## PROBLEM DESCRIPTION:
Going through the data below, find how many lines include the word "Issue", and reply with that number alone.
>>>
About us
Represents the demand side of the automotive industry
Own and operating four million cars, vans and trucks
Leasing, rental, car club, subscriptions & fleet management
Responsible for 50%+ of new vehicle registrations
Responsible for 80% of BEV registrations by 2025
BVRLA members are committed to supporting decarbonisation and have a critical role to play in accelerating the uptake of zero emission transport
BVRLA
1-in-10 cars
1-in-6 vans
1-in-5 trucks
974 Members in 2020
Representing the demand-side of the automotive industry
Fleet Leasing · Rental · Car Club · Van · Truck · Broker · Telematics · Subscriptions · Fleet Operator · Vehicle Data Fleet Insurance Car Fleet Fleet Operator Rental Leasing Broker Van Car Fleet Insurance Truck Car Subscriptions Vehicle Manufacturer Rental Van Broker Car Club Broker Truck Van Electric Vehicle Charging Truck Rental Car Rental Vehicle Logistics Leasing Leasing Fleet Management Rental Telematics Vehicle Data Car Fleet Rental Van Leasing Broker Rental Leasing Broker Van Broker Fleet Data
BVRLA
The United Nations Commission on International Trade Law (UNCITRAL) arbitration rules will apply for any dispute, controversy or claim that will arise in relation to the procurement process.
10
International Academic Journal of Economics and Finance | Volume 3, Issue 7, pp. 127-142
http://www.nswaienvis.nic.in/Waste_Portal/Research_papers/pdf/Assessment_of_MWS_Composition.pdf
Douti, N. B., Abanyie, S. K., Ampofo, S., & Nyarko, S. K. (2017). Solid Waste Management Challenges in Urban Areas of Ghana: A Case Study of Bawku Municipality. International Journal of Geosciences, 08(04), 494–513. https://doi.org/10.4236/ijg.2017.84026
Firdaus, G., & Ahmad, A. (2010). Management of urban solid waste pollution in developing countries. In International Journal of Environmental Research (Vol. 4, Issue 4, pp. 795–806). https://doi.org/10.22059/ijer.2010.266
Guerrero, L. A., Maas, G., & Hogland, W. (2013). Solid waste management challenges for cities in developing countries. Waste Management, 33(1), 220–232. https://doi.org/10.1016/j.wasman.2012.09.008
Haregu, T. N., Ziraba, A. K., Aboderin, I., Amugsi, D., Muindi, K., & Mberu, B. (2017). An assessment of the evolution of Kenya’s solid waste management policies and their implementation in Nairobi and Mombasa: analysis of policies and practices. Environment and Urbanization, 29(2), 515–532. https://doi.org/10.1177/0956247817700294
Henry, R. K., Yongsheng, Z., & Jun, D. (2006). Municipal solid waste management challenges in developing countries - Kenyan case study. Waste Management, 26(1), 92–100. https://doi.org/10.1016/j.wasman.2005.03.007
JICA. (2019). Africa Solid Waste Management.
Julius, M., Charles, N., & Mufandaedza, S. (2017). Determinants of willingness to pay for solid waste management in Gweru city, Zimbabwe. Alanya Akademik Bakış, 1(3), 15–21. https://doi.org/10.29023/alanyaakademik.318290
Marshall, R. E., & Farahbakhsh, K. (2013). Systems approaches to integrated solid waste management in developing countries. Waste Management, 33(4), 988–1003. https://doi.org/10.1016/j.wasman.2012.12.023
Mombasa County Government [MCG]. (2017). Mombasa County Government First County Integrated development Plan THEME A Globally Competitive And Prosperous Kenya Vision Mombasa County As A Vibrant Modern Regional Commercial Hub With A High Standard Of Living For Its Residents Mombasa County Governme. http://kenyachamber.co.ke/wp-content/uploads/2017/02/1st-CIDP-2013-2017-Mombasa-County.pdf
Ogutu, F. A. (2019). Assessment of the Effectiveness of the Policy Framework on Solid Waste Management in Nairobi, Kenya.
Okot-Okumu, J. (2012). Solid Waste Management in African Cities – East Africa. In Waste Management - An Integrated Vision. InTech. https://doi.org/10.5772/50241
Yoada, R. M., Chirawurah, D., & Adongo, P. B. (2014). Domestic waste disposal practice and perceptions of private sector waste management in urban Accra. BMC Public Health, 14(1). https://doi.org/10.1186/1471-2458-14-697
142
<<<
## TASK SOLUTION:
2